Instructions for the task — Recast all the records below as a single numbered list, leaving out any blank lines.

(Data excerpts)
────────────────────
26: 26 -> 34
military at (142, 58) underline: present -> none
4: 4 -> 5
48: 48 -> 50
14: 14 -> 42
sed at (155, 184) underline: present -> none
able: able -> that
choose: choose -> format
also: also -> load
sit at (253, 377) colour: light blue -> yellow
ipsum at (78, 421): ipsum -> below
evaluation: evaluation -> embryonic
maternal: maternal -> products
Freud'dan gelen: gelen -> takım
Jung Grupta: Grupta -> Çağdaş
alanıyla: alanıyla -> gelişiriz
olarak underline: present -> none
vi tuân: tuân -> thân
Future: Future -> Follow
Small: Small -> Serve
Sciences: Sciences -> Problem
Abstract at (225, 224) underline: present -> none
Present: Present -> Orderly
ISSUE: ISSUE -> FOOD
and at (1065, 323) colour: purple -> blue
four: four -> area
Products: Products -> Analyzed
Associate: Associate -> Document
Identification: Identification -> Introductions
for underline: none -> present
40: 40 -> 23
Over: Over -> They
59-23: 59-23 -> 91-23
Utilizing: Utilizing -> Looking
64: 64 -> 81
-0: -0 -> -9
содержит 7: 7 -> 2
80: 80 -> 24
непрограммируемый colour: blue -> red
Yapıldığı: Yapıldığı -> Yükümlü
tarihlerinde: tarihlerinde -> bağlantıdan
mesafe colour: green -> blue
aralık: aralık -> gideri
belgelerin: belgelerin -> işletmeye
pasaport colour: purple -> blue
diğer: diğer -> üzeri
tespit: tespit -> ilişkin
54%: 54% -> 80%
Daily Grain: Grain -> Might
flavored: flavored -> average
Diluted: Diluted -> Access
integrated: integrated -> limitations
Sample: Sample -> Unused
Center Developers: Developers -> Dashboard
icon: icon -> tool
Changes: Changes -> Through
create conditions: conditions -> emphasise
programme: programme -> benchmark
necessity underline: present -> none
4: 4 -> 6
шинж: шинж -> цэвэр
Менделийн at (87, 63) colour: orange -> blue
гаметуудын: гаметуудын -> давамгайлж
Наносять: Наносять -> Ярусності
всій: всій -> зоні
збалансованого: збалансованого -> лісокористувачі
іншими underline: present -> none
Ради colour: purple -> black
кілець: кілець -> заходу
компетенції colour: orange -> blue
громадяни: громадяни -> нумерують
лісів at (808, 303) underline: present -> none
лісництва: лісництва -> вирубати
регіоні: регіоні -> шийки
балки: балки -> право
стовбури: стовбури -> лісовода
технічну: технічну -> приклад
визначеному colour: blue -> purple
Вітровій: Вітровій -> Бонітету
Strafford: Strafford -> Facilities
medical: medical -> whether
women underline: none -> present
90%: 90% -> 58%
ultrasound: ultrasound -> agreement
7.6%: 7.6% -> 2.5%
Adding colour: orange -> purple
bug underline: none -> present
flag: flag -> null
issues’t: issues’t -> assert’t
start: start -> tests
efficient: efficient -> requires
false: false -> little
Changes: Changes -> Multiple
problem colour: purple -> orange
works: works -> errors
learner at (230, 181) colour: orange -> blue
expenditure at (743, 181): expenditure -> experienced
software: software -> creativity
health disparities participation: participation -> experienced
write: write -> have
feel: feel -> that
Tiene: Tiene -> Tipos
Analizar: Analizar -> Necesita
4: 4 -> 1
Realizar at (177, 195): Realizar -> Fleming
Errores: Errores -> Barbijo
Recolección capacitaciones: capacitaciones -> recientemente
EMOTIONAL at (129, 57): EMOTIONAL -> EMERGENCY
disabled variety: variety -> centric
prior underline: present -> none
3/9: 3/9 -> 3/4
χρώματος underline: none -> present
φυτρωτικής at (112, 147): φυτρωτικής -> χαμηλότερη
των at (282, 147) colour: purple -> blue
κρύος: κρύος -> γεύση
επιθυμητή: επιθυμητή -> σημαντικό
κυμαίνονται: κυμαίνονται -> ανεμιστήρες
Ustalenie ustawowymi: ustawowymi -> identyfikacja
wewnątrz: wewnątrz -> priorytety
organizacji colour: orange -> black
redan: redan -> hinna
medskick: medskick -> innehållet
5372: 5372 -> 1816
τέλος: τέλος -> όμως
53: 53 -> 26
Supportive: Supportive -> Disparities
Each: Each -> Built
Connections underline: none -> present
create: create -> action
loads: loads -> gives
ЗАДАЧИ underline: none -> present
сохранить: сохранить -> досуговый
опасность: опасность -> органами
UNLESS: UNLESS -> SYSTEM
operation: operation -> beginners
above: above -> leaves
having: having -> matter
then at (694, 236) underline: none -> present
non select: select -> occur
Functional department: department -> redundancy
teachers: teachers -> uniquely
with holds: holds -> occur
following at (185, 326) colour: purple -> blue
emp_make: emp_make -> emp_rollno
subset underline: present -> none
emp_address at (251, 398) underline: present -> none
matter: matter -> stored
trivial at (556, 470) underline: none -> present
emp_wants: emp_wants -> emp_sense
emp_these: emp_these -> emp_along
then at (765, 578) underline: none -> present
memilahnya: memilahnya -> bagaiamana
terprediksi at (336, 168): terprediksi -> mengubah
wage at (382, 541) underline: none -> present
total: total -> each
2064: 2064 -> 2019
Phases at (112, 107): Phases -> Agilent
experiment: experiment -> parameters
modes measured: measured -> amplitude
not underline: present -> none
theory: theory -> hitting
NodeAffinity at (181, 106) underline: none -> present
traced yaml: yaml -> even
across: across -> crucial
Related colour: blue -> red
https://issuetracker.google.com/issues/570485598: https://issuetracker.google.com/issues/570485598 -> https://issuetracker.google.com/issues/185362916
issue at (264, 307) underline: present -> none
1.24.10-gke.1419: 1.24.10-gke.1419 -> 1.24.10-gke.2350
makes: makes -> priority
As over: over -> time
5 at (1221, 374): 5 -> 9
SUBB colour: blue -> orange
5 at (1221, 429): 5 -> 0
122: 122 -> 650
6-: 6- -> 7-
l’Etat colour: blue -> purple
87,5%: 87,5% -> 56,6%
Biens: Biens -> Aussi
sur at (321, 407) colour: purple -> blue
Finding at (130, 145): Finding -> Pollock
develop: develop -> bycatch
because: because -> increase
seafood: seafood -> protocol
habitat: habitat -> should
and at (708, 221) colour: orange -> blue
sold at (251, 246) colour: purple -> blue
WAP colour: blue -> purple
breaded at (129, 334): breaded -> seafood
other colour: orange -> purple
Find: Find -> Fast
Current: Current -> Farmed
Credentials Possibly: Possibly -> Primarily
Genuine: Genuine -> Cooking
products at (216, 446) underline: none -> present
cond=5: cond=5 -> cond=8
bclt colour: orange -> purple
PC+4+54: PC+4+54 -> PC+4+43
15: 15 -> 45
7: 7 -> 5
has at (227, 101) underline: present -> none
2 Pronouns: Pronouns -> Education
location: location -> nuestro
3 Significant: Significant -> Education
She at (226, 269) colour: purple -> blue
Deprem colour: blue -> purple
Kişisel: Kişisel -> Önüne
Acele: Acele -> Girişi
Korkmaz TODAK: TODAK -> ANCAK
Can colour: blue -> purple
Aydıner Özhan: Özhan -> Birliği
────────────────────
Full output —
1. 26: 26 -> 34
2. military at (142, 58) underline: present -> none
3. 4: 4 -> 5
4. 48: 48 -> 50
5. 14: 14 -> 42
6. sed at (155, 184) underline: present -> none
7. able: able -> that
8. choose: choose -> format
9. also: also -> load
10. sit at (253, 377) colour: light blue -> yellow
11. ipsum at (78, 421): ipsum -> below
12. evaluation: evaluation -> embryonic
13. maternal: maternal -> products
14. Freud'dan gelen: gelen -> takım
15. Jung Grupta: Grupta -> Çağdaş
16. alanıyla: alanıyla -> gelişiriz
17. olarak underline: present -> none
18. vi tuân: tuân -> thân
19. Future: Future -> Follow
20. Small: Small -> Serve
21. Sciences: Sciences -> Problem
22. Abstract at (225, 224) underline: present -> none
23. Present: Present -> Orderly
24. ISSUE: ISSUE -> FOOD
25. and at (1065, 323) colour: purple -> blue
26. four: four -> area
27. Products: Products -> Analyzed
28. Associate: Associate -> Document
29. Identification: Identification -> Introductions
30. for underline: none -> present
31. 40: 40 -> 23
32. Over: Over -> They
33. 59-23: 59-23 -> 91-23
34. Utilizing: Utilizing -> Looking
35. 64: 64 -> 81
36. -0: -0 -> -9
37. содержит 7: 7 -> 2
38. 80: 80 -> 24
39. непрограммируемый colour: blue -> red
40. Yapıldığı: Yapıldığı -> Yükümlü
41. tarihlerinde: tarihlerinde -> bağlantıdan
42. mesafe colour: green -> blue
43. aralık: aralık -> gideri
44. belgelerin: belgelerin -> işletmeye
45. pasaport colour: purple -> blue
46. diğer: diğer -> üzeri
47. tespit: tespit -> ilişkin
48. 54%: 54% -> 80%
49. Daily Grain: Grain -> Might
50. flavored: flavored -> average
51. Diluted: Diluted -> Access
52. integrated: integrated -> limitations
53. Sample: Sample -> Unused
54. Center Developers: Developers -> Dashboard
55. icon: icon -> tool
56. Changes: Changes -> Through
57. create conditions: conditions -> emphasise
58. programme: programme -> benchmark
59. necessity underline: present -> none
60. 4: 4 -> 6
61. шинж: шинж -> цэвэр
62. Менделийн at (87, 63) colour: orange -> blue
63. гаметуудын: гаметуудын -> давамгайлж
64. Наносять: Наносять -> Ярусності
65. всій: всій -> зоні
66. збалансованого: збалансованого -> лісокористувачі
67. іншими underline: present -> none
68. Ради colour: purple -> black
69. кілець: кілець -> заходу
70. компетенції colour: orange -> blue
71. громадяни: громадяни -> нумерують
72. лісів at (808, 303) underline: present -> none
73. лісництва: лісництва -> вирубати
74. регіоні: регіоні -> шийки
75. балки: балки -> право
76. стовбури: стовбури -> лісовода
77. технічну: технічну -> приклад
78. визначеному colour: blue -> purple
79. Вітровій: Вітровій -> Бонітету
80. Strafford: Strafford -> Facilities
81. medical: medical -> whether
82. women underline: none -> present
83. 90%: 90% -> 58%
84. ultrasound: ultrasound -> agreement
85. 7.6%: 7.6% -> 2.5%
86. Adding colour: orange -> purple
87. bug underline: none -> present
88. flag: flag -> null
89. issues’t: issues’t -> assert’t
90. start: start -> tests
91. efficient: efficient -> requires
92. false: false -> little
93. Changes: Changes -> Multiple
94. problem colour: purple -> orange
95. works: works -> errors
96. learner at (230, 181) colour: orange -> blue
97. expenditure at (743, 181): expenditure -> experienced
98. software: software -> creativity
99. health disparities participation: participation -> experienced
100. write: write -> have
101. feel: feel -> that
102. Tiene: Tiene -> Tipos
103. Analizar: Analizar -> Necesita
104. 4: 4 -> 1
105. Realizar at (177, 195): Realizar -> Fleming
106. Errores: Errores -> Barbijo
107. Recolección capacitaciones: capacitaciones -> recientemente
108. EMOTIONAL at (129, 57): EMOTIONAL -> EMERGENCY
109. disabled variety: variety -> centric
110. prior underline: present -> none
111. 3/9: 3/9 -> 3/4
112. χρώματος underline: none -> present
113. φυτρωτικής at (112, 147): φυτρωτικής -> χαμηλότερη
114. των at (282, 147) colour: purple -> blue
115. κρύος: κρύος -> γεύση
116. επιθυμητή: επιθυμητή -> σημαντικό
117. κυμαίνονται: κυμαίνονται -> ανεμιστήρες
118. Ustalenie ustawowymi: ustawowymi -> identyfikacja
119. wewnątrz: wewnątrz -> priorytety
120. organizacji colour: orange -> black
121. redan: redan -> hinna
122. medskick: medskick -> innehållet
123. 5372: 5372 -> 1816
124. τέλος: τέλος -> όμως
125. 53: 53 -> 26
126. Supportive: Supportive -> Disparities
127. Each: Each -> Built
128. Connections underline: none -> present
129. create: create -> action
130. loads: loads -> gives
131. ЗАДАЧИ underline: none -> present
132. сохранить: сохранить -> досуговый
133. опасность: опасность -> органами
134. UNLESS: UNLESS -> SYSTEM
135. operation: operation -> beginners
136. above: above -> leaves
137. having: having -> matter
138. then at (694, 236) underline: none -> present
139. non select: select -> occur
140. Functional department: department -> redundancy
141. teachers: teachers -> uniquely
142. with holds: holds -> occur
143. following at (185, 326) colour: purple -> blue
144. emp_make: emp_make -> emp_rollno
145. subset underline: present -> none
146. emp_address at (251, 398) underline: present -> none
147. matter: matter -> stored
148. trivial at (556, 470) underline: none -> present
149. emp_wants: emp_wants -> emp_sense
150. emp_these: emp_these -> emp_along
151. then at (765, 578) underline: none -> present
152. memilahnya: memilahnya -> bagaiamana
153. terprediksi at (336, 168): terprediksi -> mengubah
154. wage at (382, 541) underline: none -> present
155. total: total -> each
156. 2064: 2064 -> 2019
157. Phases at (112, 107): Phases -> Agilent
158. experiment: experiment -> parameters
159. modes measured: measured -> amplitude
160. not underline: present -> none
161. theory: theory -> hitting
162. NodeAffinity at (181, 106) underline: none -> present
163. traced yaml: yaml -> even
164. across: across -> crucial
165. Related colour: blue -> red
166. https://issuetracker.google.com/issues/570485598: https://issuetracker.google.com/issues/570485598 -> https://issuetracker.google.com/issues/185362916
167. issue at (264, 307) underline: present -> none
168. 1.24.10-gke.1419: 1.24.10-gke.1419 -> 1.24.10-gke.2350
169. makes: makes -> priority
170. As over: over -> time
171. 5 at (1221, 374): 5 -> 9
172. SUBB colour: blue -> orange
173. 5 at (1221, 429): 5 -> 0
174. 122: 122 -> 650
175. 6-: 6- -> 7-
176. l’Etat colour: blue -> purple
177. 87,5%: 87,5% -> 56,6%
178. Biens: Biens -> Aussi
179. sur at (321, 407) colour: purple -> blue
180. Finding at (130, 145): Finding -> Pollock
181. develop: develop -> bycatch
182. because: because -> increase
183. seafood: seafood -> protocol
184. habitat: habitat -> should
185. and at (708, 221) colour: orange -> blue
186. sold at (251, 246) colour: purple -> blue
187. WAP colour: blue -> purple
188. breaded at (129, 334): breaded -> seafood
189. other colour: orange -> purple
190. Find: Find -> Fast
191. Current: Current -> Farmed
192. Credentials Possibly: Possibly -> Primarily
193. Genuine: Genuine -> Cooking
194. products at (216, 446) underline: none -> present
195. cond=5: cond=5 -> cond=8
196. bclt colour: orange -> purple
197. PC+4+54: PC+4+54 -> PC+4+43
198. 15: 15 -> 45
199. 7: 7 -> 5
200. has at (227, 101) underline: present -> none
201. 2 Pronouns: Pronouns -> Education
202. location: location -> nuestro
203. 3 Significant: Significant -> Education
204. She at (226, 269) colour: purple -> blue
205. Deprem colour: blue -> purple
206. Kişisel: Kişisel -> Önüne
207. Acele: Acele -> Girişi
208. Korkmaz TODAK: TODAK -> ANCAK
209. Can colour: blue -> purple
210. Aydıner Özhan: Özhan -> Birliği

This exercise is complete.